COHN: No, no. It really wasn’t. It was with the understanding that my main mission of getting tax reform had been done.
COHN: There’s absolutely a possibility that that happens. The one thing the president and I completely, 100 percent agree upon is the Chinese stealing of intellectual property, the forced technology transfer into China, the market access for businesses into China. That has been a huge issue for the United States for years. And the president and I completely agree on the biggest problem with China. I’m not here defending China and China policy and China tactics. I have been on the other side of the store Chinese issue for a long time, I just differ on how we get to a conclusion.
DUBNER: What would you have proposed that’s different? Again, nothing’s been resolved as we speak. But basically, tariffs were used as a threat, essentially. That may have—
COHN: Here’s my problem with this. So tariffs were used as the threat. Did it hurt the Chinese at all? We had record trade deficits.
DUBNER: So why do the Chinese seem to be, at least at this point, amenable? Or is that a smokescreen?
COHN: I think the U.S. is desperate right now for an agreement.
DUBNER: An agreement or headline?
COHN: The president needs a win. The only big open issue right now that he could claim as a big win that he’d hope would have a big impact on the stock market would be a Chinese resolution. Getting the trade deficit down I will never say is easy, but of the issues on the table, that’s relatively easier. Getting the intellectual property, the forced technology transfer and the market access — much more difficult. I think market access, the Chinese will give because they’ve been close to giving it for a while. But how are we going to stop the Chinese from stealing intellectual property or not paying for it? How are we going to stop them from copyright infringement? What is the enforcement mechanism and what are the punitive damages if they don’t stop?

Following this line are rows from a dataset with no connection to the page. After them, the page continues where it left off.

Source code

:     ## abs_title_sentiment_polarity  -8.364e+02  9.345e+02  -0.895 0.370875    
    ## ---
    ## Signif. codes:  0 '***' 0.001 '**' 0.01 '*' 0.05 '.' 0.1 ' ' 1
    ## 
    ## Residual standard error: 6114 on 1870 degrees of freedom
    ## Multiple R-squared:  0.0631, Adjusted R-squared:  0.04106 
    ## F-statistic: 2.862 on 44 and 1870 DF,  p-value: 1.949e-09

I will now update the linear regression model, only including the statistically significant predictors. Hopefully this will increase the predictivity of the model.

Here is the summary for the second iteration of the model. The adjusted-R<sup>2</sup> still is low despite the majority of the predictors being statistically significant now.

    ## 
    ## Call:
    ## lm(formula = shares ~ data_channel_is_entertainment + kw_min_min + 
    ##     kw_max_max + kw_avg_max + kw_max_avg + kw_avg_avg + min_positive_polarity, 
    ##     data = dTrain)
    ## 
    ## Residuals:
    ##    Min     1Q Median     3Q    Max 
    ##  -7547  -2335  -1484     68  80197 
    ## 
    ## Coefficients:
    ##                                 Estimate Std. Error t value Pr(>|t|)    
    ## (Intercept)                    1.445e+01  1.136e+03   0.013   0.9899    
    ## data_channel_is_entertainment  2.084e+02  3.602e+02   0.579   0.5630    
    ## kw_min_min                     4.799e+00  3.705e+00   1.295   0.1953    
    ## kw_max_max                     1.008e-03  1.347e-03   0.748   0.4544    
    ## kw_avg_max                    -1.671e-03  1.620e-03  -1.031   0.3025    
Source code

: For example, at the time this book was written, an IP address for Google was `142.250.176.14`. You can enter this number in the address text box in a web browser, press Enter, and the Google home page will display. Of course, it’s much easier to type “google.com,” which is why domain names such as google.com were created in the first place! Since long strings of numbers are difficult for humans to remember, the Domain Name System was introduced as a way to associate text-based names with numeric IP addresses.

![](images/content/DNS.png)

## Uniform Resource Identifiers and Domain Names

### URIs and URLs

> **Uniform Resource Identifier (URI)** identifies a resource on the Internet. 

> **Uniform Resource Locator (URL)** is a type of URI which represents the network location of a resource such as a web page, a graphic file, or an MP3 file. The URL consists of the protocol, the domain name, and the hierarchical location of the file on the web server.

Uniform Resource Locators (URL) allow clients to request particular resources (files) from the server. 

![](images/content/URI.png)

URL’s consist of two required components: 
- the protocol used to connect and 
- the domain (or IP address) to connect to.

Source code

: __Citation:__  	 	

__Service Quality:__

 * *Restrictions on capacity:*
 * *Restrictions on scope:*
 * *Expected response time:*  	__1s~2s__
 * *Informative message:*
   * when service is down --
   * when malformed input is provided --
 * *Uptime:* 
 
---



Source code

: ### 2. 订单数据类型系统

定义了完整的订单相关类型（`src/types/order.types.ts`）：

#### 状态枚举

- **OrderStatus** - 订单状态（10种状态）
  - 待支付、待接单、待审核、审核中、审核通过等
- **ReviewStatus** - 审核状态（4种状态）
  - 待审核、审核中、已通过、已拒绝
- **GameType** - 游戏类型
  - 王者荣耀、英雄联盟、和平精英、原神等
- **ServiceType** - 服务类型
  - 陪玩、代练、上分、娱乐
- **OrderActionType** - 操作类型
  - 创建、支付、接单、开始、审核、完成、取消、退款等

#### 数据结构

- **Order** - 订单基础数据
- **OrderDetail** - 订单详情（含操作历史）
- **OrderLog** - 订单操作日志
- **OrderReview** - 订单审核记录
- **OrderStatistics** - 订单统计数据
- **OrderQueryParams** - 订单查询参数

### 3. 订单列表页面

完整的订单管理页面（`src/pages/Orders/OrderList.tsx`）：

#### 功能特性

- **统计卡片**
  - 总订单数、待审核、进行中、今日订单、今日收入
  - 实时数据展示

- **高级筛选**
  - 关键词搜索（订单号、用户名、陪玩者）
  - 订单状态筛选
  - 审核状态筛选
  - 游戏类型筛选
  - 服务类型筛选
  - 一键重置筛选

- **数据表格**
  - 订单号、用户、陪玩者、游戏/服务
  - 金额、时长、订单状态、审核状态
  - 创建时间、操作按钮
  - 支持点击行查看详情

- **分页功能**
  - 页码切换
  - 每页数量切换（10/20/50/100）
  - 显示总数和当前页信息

COHN: The president has come in and looked at the tax system, and looked at the economy, and looked at the regulatory environment, and said, “Hey can we, can we as a federal government, can we help stimulate economic growth?” Something that the prior administration had tried for eight years and never really got. So the president did come in and say, “I do believe in creating a stronger America. I do believe in creating jobs at home. I do believe in wage growth. And I do believe in making America more competitive.” And so those are things that he has executed on. And you have to give him credit. We continue to have a pretty robust market, a pretty robust economy. There’s a couple things going on in the U.S. that don’t really get the attention they deserve. There’s one report that everyone in Washington, the geek world, sort of hangs on. It’s called the JOLTS report, it’s jobs open, jobs lost. We have 7.3 million job openings in the United States. These are like $50-, $60-, $70,000 jobs with benefits.
DUBNER: So this points to you — you’ve always been pro-immigration generally, anti-wall.
DUBNER: Did you try hard on that fight with the President, or—
COHN: I tried a little bit, but honestly I tried to stay in my lane of the economy. If I had bullets to shoot, I want to shoot them on the economy.
DUBNER: I mean it’s pretty easy to argue that immigration is a major part of the economy.
COHN: So we have 7.3 million jobs openings in the United States. We have 6.3 million unemployed people. If all those people were capable of working, which they’re not, we still have a million more jobs than people to fill them. So we need a million immigrants today just to balance the equation. So this is pretty simple to me.
And then I think back — think about my grandparents. They’re all immigrants. They were the ones that helped build this country. This country was built by some natives, but we had a huge immigrant population that came in. And were really all the construction in this country. All the homes, all the bricklayers, the electricians, the plumbers, most of them were immigrant labor and were willing to work 60, 70, 80, 90 hours a week. And willing to get dirty and work and most of those people built good businesses and did very well for their families.